Один из убийц принес счет. Другой – взламыватель касс – стал менять мою тысячу крон.

«Сейчас будут резать».

Дьявольская выдержка – никто даже не пошевелился.

«Крон на двести обсчитает», – явилось у меня слабое утешение.

С легкой досадой в душе я встал, причем молодой подкалыватель вежливо поднял мою упавшую шляпу.

– Мфутета, – сказал ростовщический старик.

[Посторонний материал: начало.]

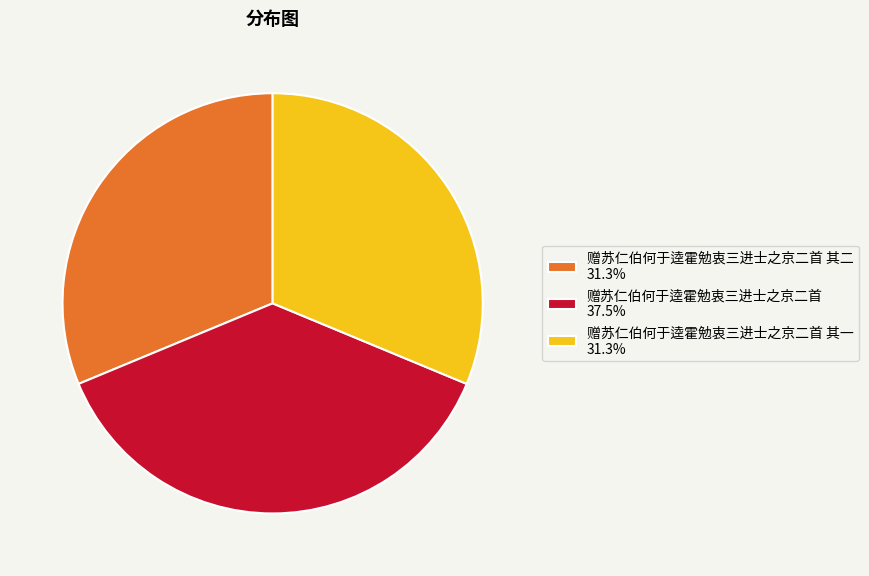

Does any single category account for the majority?

No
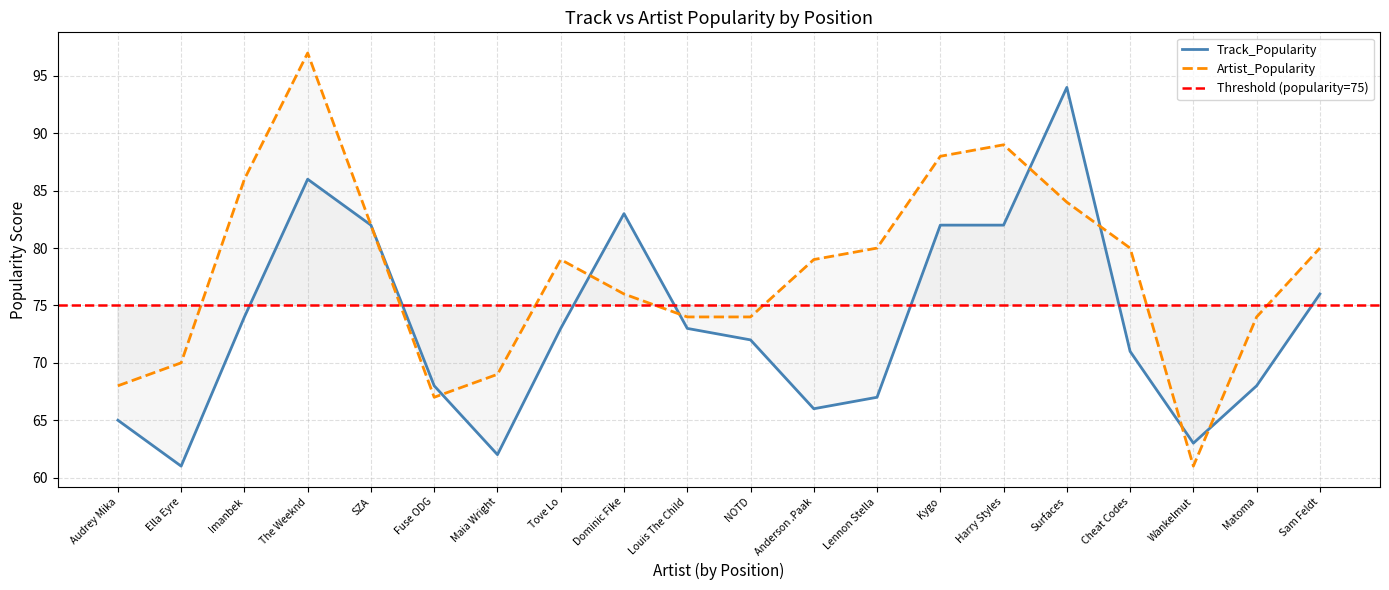

Which series has the largest total across all categories?

Artist_Popularity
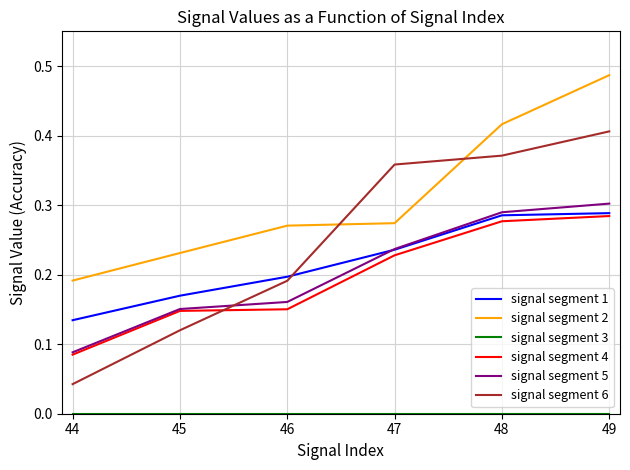

Which category has the highest value across all series?

49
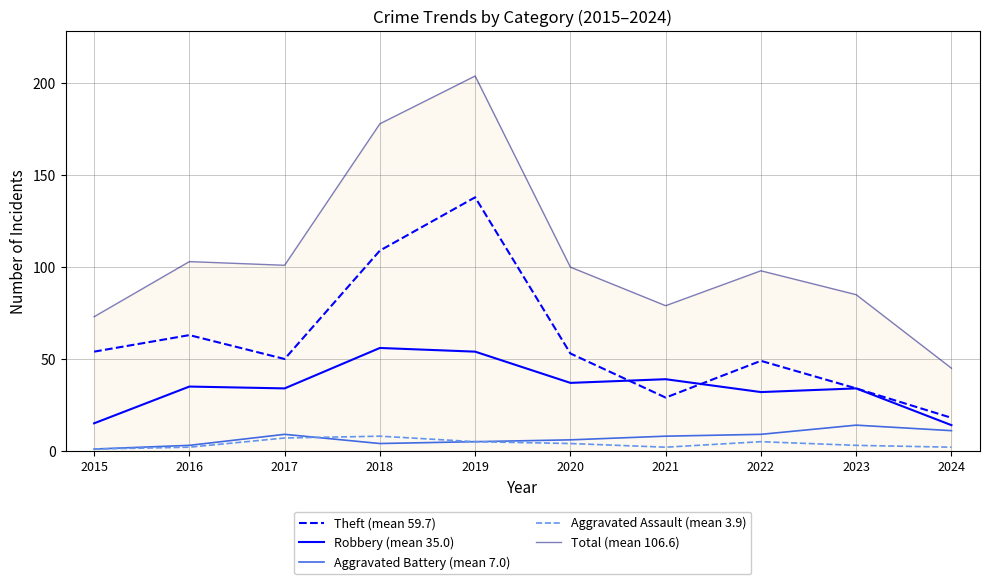

At which label does Aggravated Battery (mean 7.0) first exceed 8?

2017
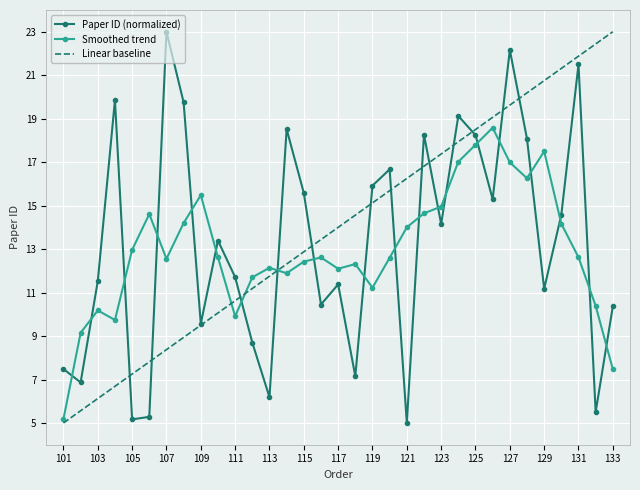

True or false: Paper ID (normalized) and Smoothed trend intersect in this chart.

True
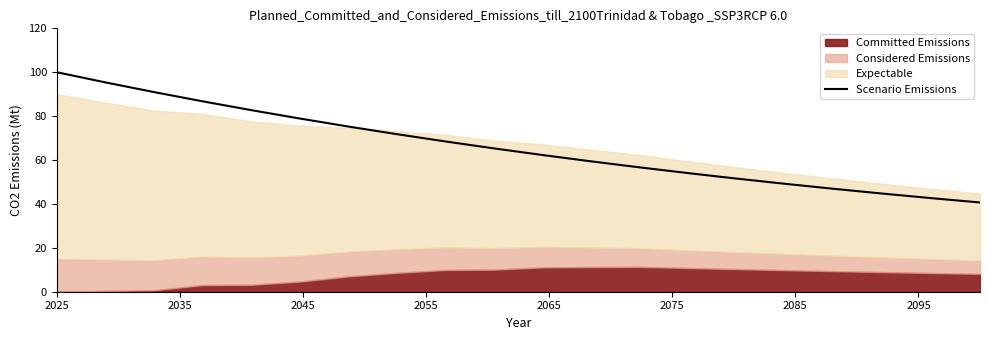

What is the value of the 18th point from the left?

44.7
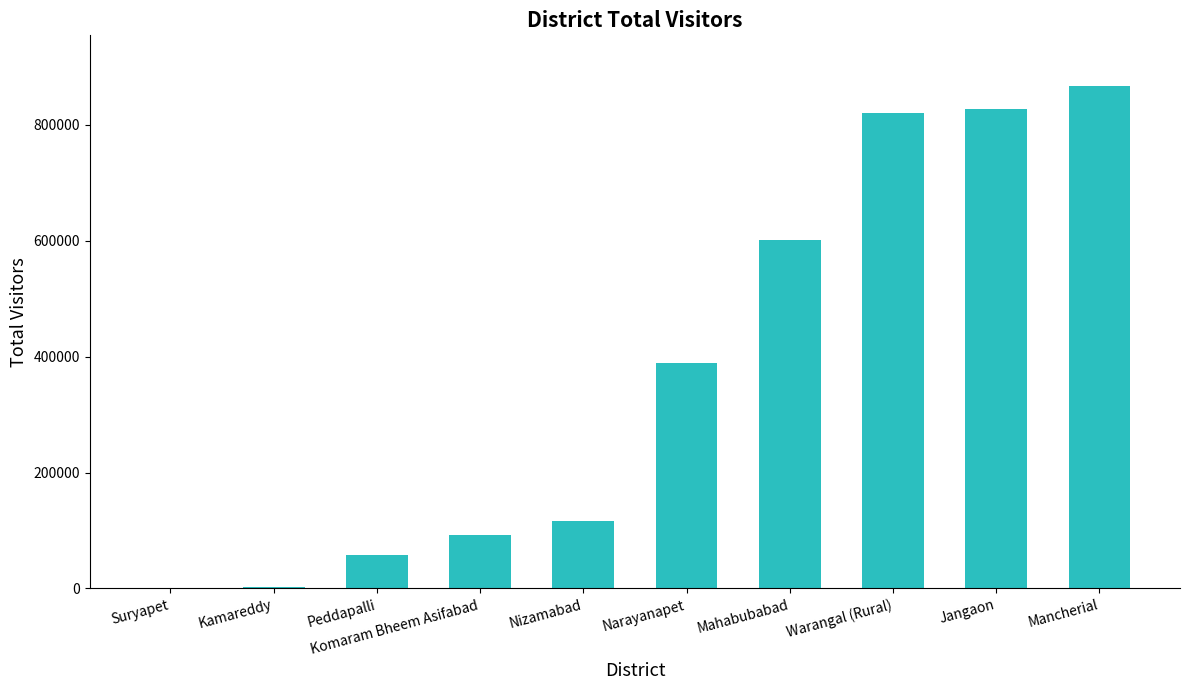

What is the greatest value displayed?

867242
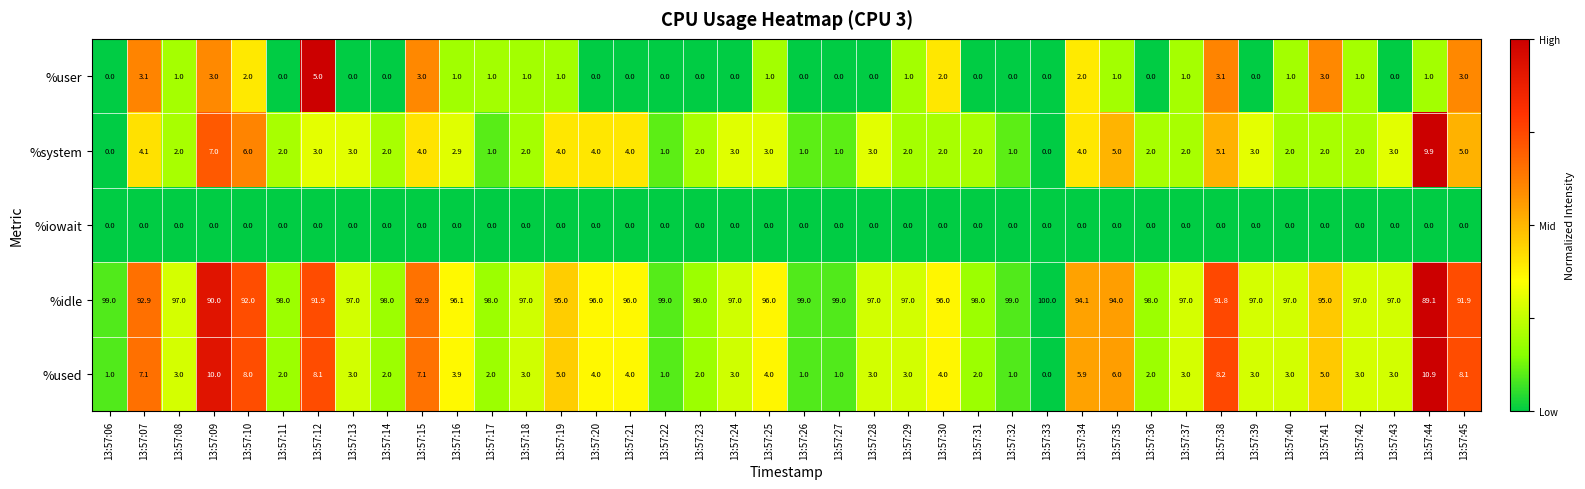

What is the total value across all series at 13:57:36?

102.0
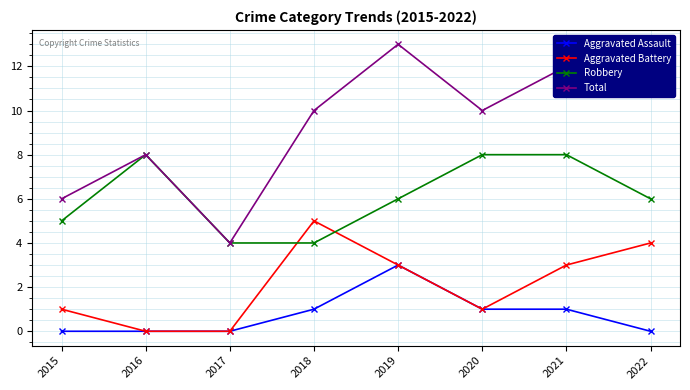

What are all the series names shown in the legend?

Aggravated Assault, Aggravated Battery, Robbery, Total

– Поклона! Служебник! Доброй ночи, – попрощались со мной из угла двое (наверное, конокрады!).

* * *

Я вышел на темную глухую улицу. Прошел квартал. Вдруг услышал сзади себя топот чьих-то догоняющих меня ног. Оглянулся:

– Так и есть!

Молодой убийца, подругу которого я неосторожно поцеловал, догонял меня. «Гм… Вот оно! Начинается!» Я прижался к стене и приготовился к защите.

– Извините, милостивый пан, – сказало это отребье человечества, запыхавшись. – Вы, когда получали сдачу, уронили около стула пятидесятикроновую бумажку… Вот – извольте!

Схватившись за голову, я отшвырнул деньги, глухо застонал и побежал прочь от недоумевающего «отребья человечества».

* * *

Вот что такое – «самый страшный притон Праги»! Для такого большого благоустроенного города – это даже неприлично.

* * *

Родители! Если в кинематографе идет какая-нибудь очень пикантная фильма – можете послать ваших детей-подростков в этот притон.

Там – приличнее.

Русский беженец в Праге

Всякому, даже не учившемуся в семинарии, известно, что если человека, долго голодавшего или томившегося жаждой, сразу накормить до отвала или напоить до отказа – плохо кончит такой человек: выпучит глаза и, схватившись исхудалыми руками за раздутый живот, тихо отойдет в тот мир, где нет ни голодных, ни сытых.

История, случившаяся с гражданином советской республики Андрюшей Перескокиным, вполне удовлетворительно иллюстрирует это вышеприведенное бесспорное положение.

Всякому, даже не учившемуся в семинарии, известно, что долго голодавшего или жаждавшего человека надлежит откармливать или отпаивать постепенно: кусочек хлебца или мяса, глоточек воды, через час опять кусочек хлебца, глоточек воды. И эти порции усиливать только постепенно и с крайней осторожностью.

Будь моя власть, я бы на всех границах, через которые переваливают беглые советские граждане, стремясь в Белград, в Прагу и прочие места, – я бы на всех таких границах понастроил этакие предбанники, нечто вроде карантина, где беглецы подготовлялись бы к предстоящей сытой, безопасной жизни – постепенно, исподволь.

Скажем так: голодный, жаждущий, носящий на своем бренном теле шрамы от красноармейских штыков, советский федеративный бедняга с разбегу перелетел границу и ввалился прямо в мои объятия.

Такого беднягу надлежит, прежде всего, схватить за шиворот и дать два-три тумака, чтобы переход от советской жизни к обыкновенной был не так резок.

Для этой же цели надлежит потом стащить беглеца в особую казарму и там дать ему кусок белого, но черствого хлеба, сдобрив его стаканом черного, но слегка прокисшего пива.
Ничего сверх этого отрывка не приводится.